I sat back, damn proud of myself. Ms. Troudt eyed me with a look of grudging respect.
“Good for you.” She hesitated a moment, then leaned forward. “Look, I believe in The One, but I don’t have the time or the energy for him. Whoever my One is, he waited too goddamned long, and now I’m forty-eight years old and I’m pissed off and I’m tired. I’ve got a few good years left to have a mediocre time in bed, and I have no intention of letting Real True Love screw with that.”
“I’m sorry,” I said. “I’m not following.”
She sighed. “You know the guy I’ve been seeing? Wally Frankel?”
“Sure. The new pharmacist at the CVS, right?”

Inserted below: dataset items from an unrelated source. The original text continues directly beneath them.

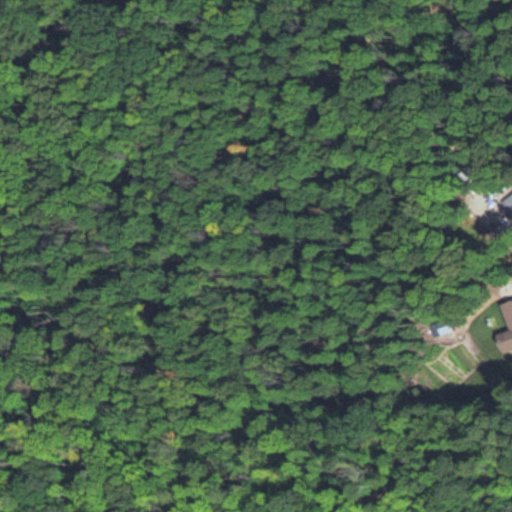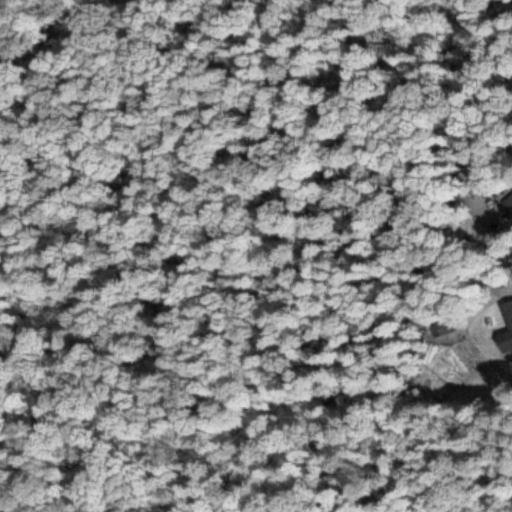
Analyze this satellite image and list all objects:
building: (508, 202)
building: (506, 326)
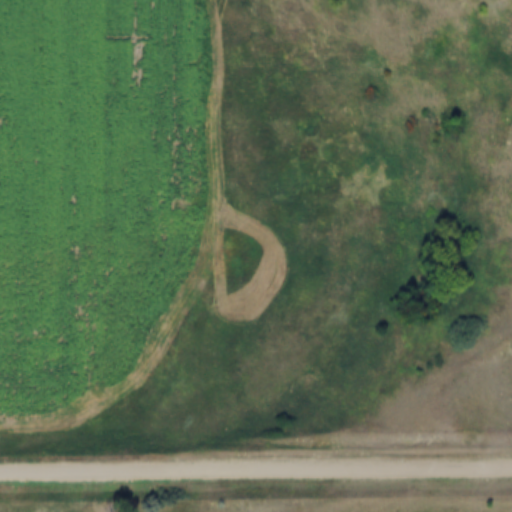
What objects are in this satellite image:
road: (256, 472)
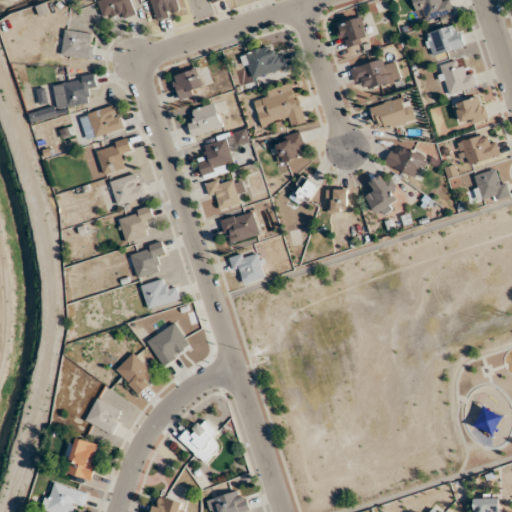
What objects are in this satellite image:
building: (213, 1)
building: (433, 7)
building: (116, 8)
building: (167, 8)
building: (353, 31)
building: (444, 40)
road: (498, 40)
building: (78, 44)
building: (262, 61)
building: (377, 72)
building: (456, 77)
road: (324, 78)
building: (188, 83)
building: (74, 90)
building: (279, 105)
building: (470, 110)
building: (392, 113)
building: (42, 114)
building: (106, 120)
building: (205, 120)
building: (290, 148)
building: (478, 148)
building: (114, 155)
building: (217, 156)
building: (406, 161)
building: (490, 185)
building: (128, 188)
building: (305, 189)
building: (225, 192)
road: (178, 194)
building: (383, 195)
building: (337, 200)
road: (166, 215)
building: (137, 224)
building: (240, 227)
building: (148, 258)
building: (249, 266)
building: (160, 293)
building: (169, 343)
park: (389, 361)
road: (483, 361)
road: (496, 367)
road: (478, 368)
building: (136, 372)
road: (486, 374)
road: (488, 378)
road: (455, 395)
road: (460, 398)
building: (104, 415)
road: (153, 421)
road: (510, 435)
building: (202, 439)
road: (471, 445)
building: (82, 458)
building: (64, 498)
building: (230, 502)
building: (486, 503)
building: (167, 504)
building: (437, 510)
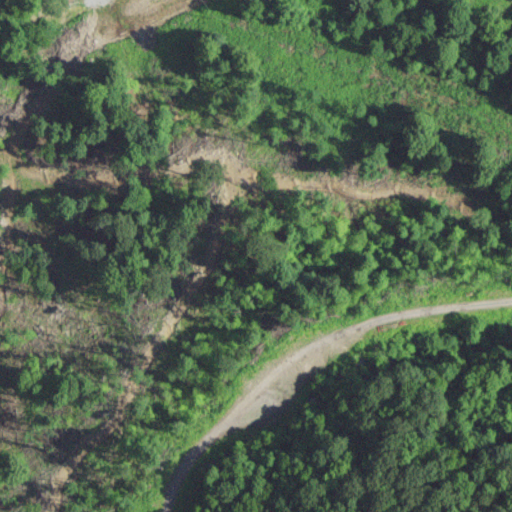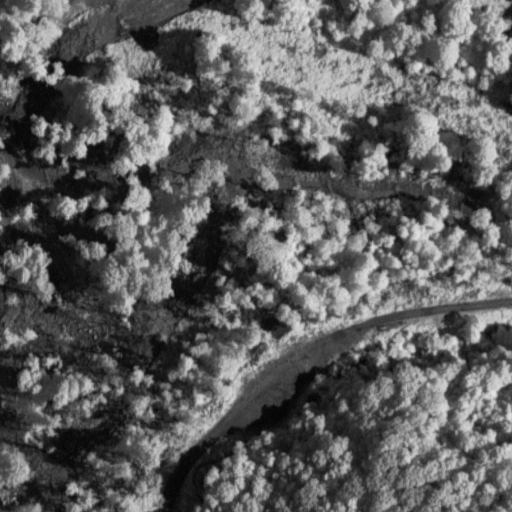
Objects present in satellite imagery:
road: (38, 32)
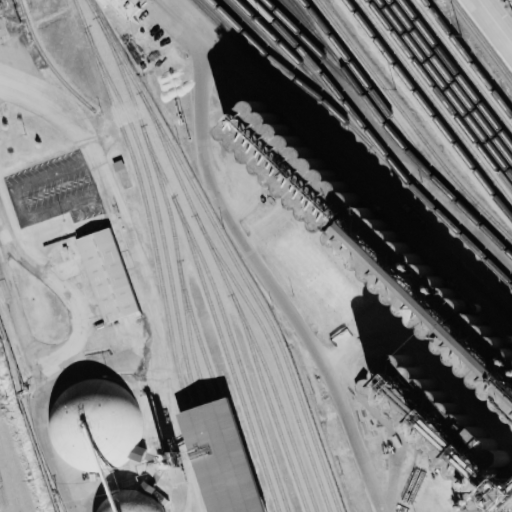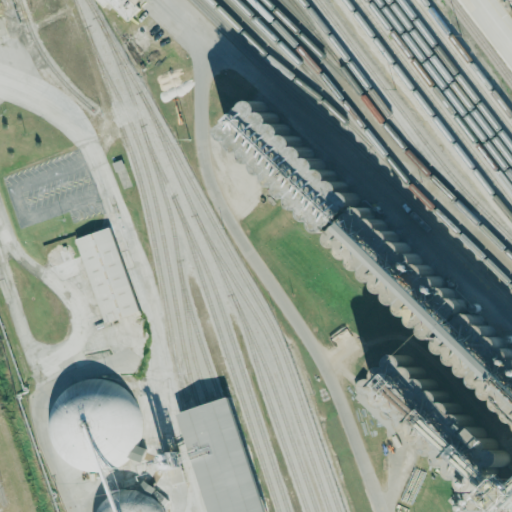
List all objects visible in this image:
railway: (305, 5)
building: (120, 7)
road: (192, 18)
road: (493, 26)
railway: (308, 31)
railway: (481, 41)
railway: (332, 55)
railway: (467, 58)
railway: (45, 61)
railway: (462, 65)
railway: (306, 69)
railway: (456, 73)
railway: (279, 80)
railway: (298, 80)
railway: (450, 80)
railway: (445, 87)
railway: (440, 94)
railway: (338, 95)
railway: (433, 103)
railway: (382, 106)
railway: (427, 109)
railway: (409, 123)
railway: (387, 128)
railway: (366, 142)
railway: (361, 149)
railway: (163, 195)
railway: (143, 199)
railway: (155, 209)
road: (123, 241)
railway: (230, 257)
building: (106, 274)
road: (267, 282)
railway: (233, 299)
railway: (222, 315)
railway: (193, 328)
road: (76, 338)
railway: (224, 353)
railway: (274, 356)
railway: (268, 403)
storage tank: (94, 424)
building: (94, 424)
building: (480, 434)
building: (106, 445)
railway: (237, 454)
railway: (225, 456)
railway: (214, 457)
building: (219, 457)
building: (220, 458)
railway: (204, 459)
storage tank: (130, 502)
building: (130, 502)
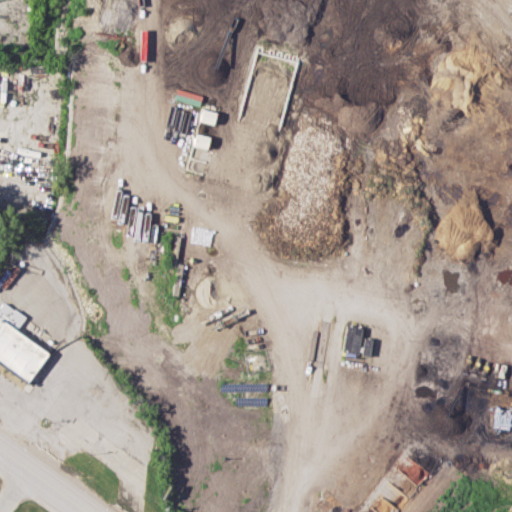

“Right. So, he’s smart. He makes me laugh. He’s above average in the sack. He has this one move where he—”
“Yeah, that’s enough.”
“People over fifty have sex. Deal with it. Anyway, it’s all starting to make me a little nervous. If he’s The One and he made me wait this long, I need to beat him to death with my Dyson, and I really like my Dyson. If I know he’s not anything too special, then I can keep him.”
“So you want him to
not
be The One?”
She grimaced. “For fuck’s sake, Easter, don’t split your infinitives.” She sipped her coffee, then sighed. “I’m sorry. That was rude. My therapist tells me I should take responsibility when I’m rude, so … I apologize. Sometimes I forget you’re an adult now. You still look like you did when you were in my class.”
“I do not,” I said. “That was ten years ago.”
“Oh, please,” she said. “You’ve got a rack that kicks ass and an ass that takes names. It’s unnatural and you know it, which is why you dress like that.”
“What’s wrong with the way I dress?” I glanced down at my outfit: jeans, a blue cotton buttondown shirt some guy had left in my dorm room back in the day, a white tank underneath, and work boots.
“You’ve always been one of
those
girls,” she went on. “The girls who roll out of bed with perfectly tousled hair and have men waiting in a line just on the slim chance you might deign to kick ’em in the balls. You’re not like the rest of us, Easter. You snap your fingers, you can have any man you want. The rest of us have to work for it, and even then, more often than not, what we work for still drips on the toilet seat.”
“They all drip,” I said.
Ms. Troudt put her hands up. “Hey, don’t get defensive.”
“Then don’t be offensive. Christ. If I had a nickel for every woman who told me I wasn’t like the rest of you, I’d have all the nickels. Speaking of which”—I nudged the vial toward her—“that’ll be fifty bucks.”
Ms. Troudt picked up her purse. “Look, I’m sorry if I was rude. Again. But women like you don’t understand what it’s like to get your heart smashed in a million pieces.”